5. The winding device of a capacitive processing apparatus according to claim 2, characterized in that: the first driving seat is provided with a transmission groove for exposing a part of the winding gear, the first driving seat is nested with a rotatable internal gear, and the internal gear is meshed with the winding gear through the transmission groove to drive the winding shaft to rotate, so that the first winding assembly rotates on the station.

6. The winding device of the capacitive processing apparatus according to claim 5, wherein: the first driving seat is of a cylindrical structure, a plurality of outer ring rolling bearings are nested in the first driving seat at intervals along the axial direction, and the inner wall of the inner gear is formed with an inner annular wall coaxially nested in the outer ring rolling bearings.

7. The winding device of a capacitive processing apparatus according to claim 2, characterized in that: the transmission sleeve is divided into a first transmission sleeve and a second transmission sleeve; the transmission gear seat is divided into a first transmission gear seat sleeved on the connecting driving shaft, a second transmission gear seat sleeved on the first transmission sleeve and a third transmission gear seat sleeved on the second transmission sleeve;

the first transmission gear seat, the second transmission gear seat and the third transmission gear seat are coaxially arranged in the first driving seat through a bidirectional thrust ball bearing.
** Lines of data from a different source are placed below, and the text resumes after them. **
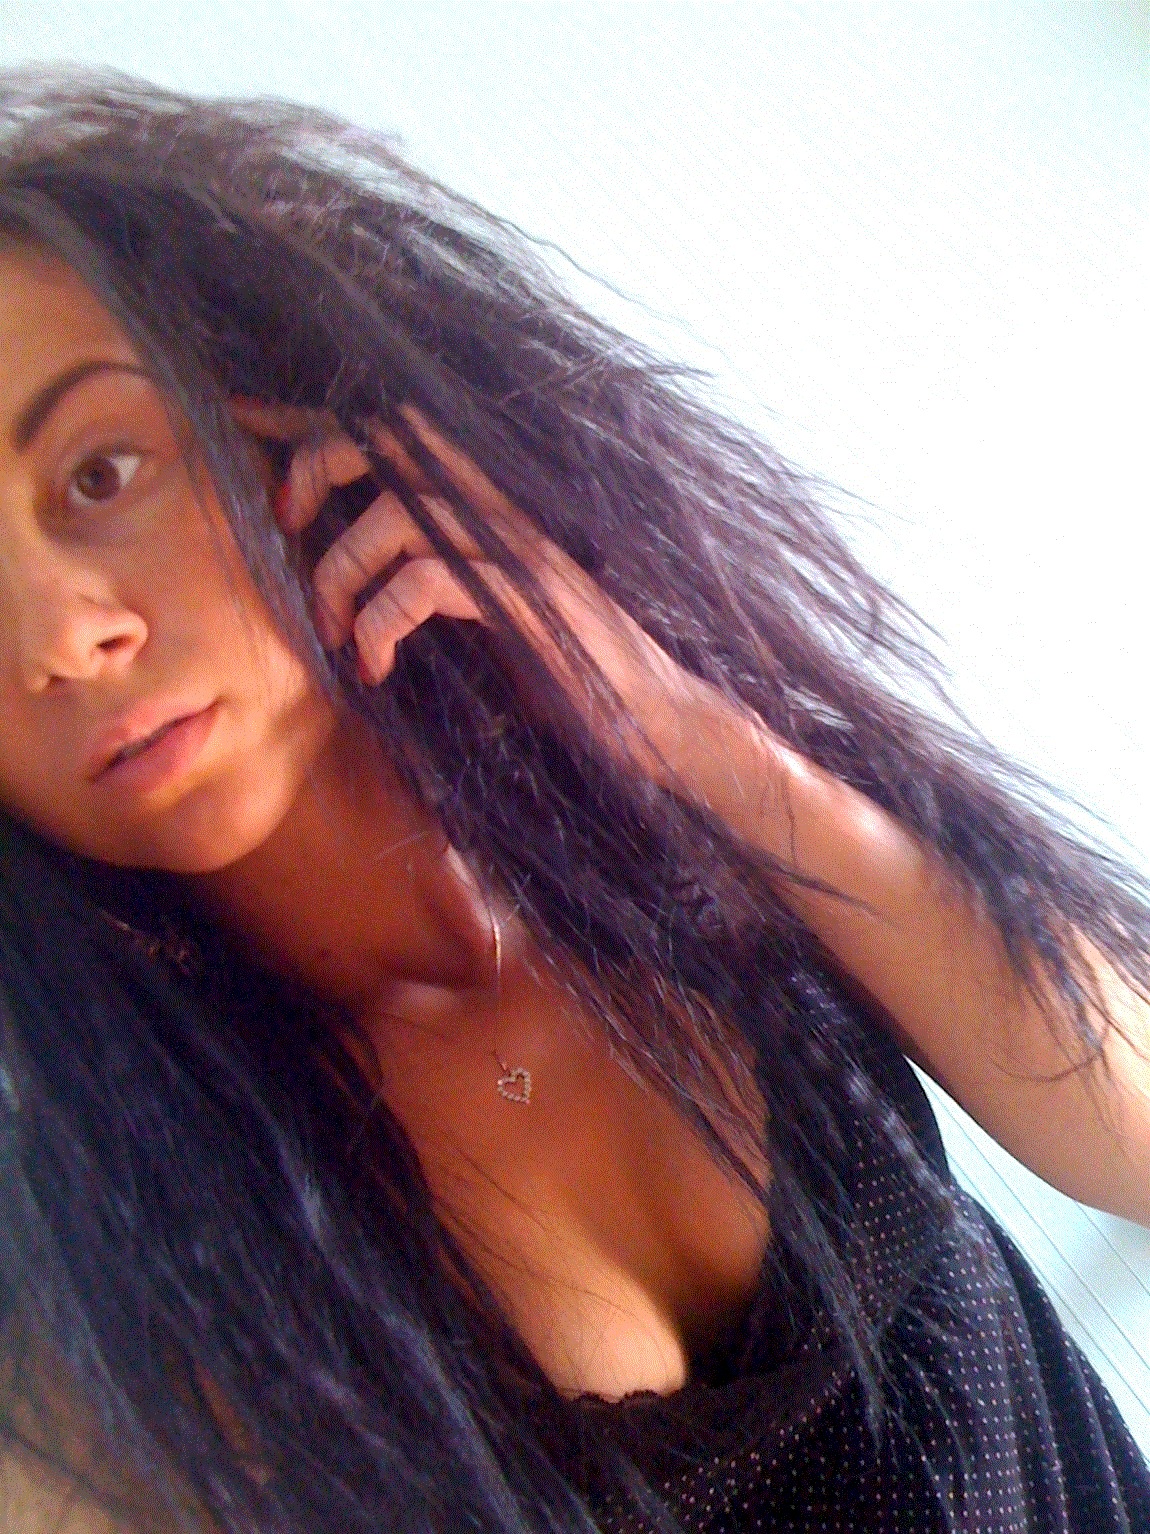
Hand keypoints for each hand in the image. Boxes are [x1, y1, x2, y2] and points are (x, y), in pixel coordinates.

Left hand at [230, 398, 757, 791]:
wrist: (654, 719)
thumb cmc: (565, 672)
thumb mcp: (482, 613)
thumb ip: (427, 580)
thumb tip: (340, 578)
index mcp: (482, 506)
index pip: (389, 432)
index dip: (312, 418)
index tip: (243, 420)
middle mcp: (500, 509)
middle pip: (389, 435)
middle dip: (316, 464)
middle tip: (285, 523)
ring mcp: (516, 550)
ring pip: (396, 515)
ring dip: (339, 575)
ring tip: (332, 634)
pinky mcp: (526, 599)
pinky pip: (426, 582)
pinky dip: (380, 622)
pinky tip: (375, 666)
8. The winding device of the capacitive processing apparatus according to claim 7, characterized in that: the length of the connecting driving shaft is larger than that of the first transmission sleeve, the length of the first transmission sleeve is larger than that of the second transmission sleeve, and ball bearings are nested in the connecting driving shaft, the first transmission sleeve, the second transmission sleeve and the third transmission sleeve; the second transmission sleeve is nested outside the first transmission sleeve through a ball bearing, and the first transmission sleeve is nested outside the connecting driving shaft through a ball bearing.

9. A winding device of a capacitive processing apparatus according to claim 3, characterized in that: the transmission sleeve is further divided into a third transmission sleeve, the length of the second transmission sleeve is larger than that of the third transmission sleeve, the third transmission sleeve is nested outside the second transmission sleeve through a ball bearing, a bidirectional thrust ball bearing is respectively nested at the outer ring of the third transmission sleeve, the second transmission sleeve and the first transmission sleeve, and two end faces of the first transmission gear seat, the second transmission gear seat and the third transmission gear seat are respectively in fit contact with the bidirectional thrust ball bearing.
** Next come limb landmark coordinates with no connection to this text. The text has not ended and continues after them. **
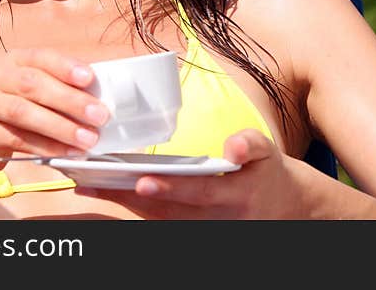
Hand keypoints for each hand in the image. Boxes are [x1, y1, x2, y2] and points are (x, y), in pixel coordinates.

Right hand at [0, 48, 110, 179]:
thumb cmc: (14, 106)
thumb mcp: (31, 89)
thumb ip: (58, 87)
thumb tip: (97, 97)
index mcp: (13, 60)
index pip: (40, 57)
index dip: (65, 66)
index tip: (90, 78)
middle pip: (32, 85)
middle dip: (70, 101)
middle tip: (99, 115)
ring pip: (23, 113)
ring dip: (60, 127)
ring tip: (87, 139)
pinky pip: (17, 139)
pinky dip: (46, 146)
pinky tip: (67, 152)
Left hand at [73, 129, 311, 218]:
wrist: (287, 208)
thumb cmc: (269, 175)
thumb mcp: (268, 153)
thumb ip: (251, 145)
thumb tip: (233, 147)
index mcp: (233, 196)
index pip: (197, 192)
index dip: (169, 188)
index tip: (140, 180)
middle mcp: (214, 219)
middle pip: (166, 211)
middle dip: (129, 198)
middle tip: (94, 183)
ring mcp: (202, 229)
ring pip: (157, 220)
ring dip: (123, 204)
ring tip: (89, 185)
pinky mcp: (192, 230)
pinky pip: (159, 223)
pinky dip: (133, 210)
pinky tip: (109, 193)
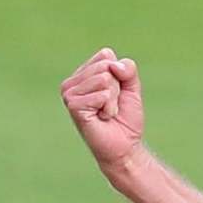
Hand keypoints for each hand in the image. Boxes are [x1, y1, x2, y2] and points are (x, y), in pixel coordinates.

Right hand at [60, 48, 144, 169]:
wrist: (124, 146)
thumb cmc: (125, 118)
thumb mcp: (132, 88)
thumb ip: (128, 69)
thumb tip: (113, 65)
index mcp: (84, 73)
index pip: (106, 55)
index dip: (120, 75)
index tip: (115, 94)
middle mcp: (72, 81)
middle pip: (106, 66)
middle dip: (117, 88)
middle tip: (110, 105)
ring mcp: (69, 93)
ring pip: (105, 79)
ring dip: (113, 99)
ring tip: (106, 112)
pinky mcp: (73, 105)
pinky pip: (102, 94)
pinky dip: (109, 108)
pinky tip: (102, 118)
10. The winding device of a capacitive processing apparatus according to claim 1, characterized in that: the rotary driving piece is arranged beside the second driving seat and comprises a rotary seat connected with the second driving seat, the rotary seat is connected with a fixed seat, and the rotary seat can be rotatably arranged on the fixed seat; the rotating seat is provided with an outer through hole, the second driving seat is provided with an inner through hole coaxially aligned with the connecting driving shaft, the fixing seat is provided with a fixing sleeve penetrating through the outer through hole and the inner through hole, and the inner end of the fixing sleeve is provided with a movable hole for the connecting driving shaft to be inserted.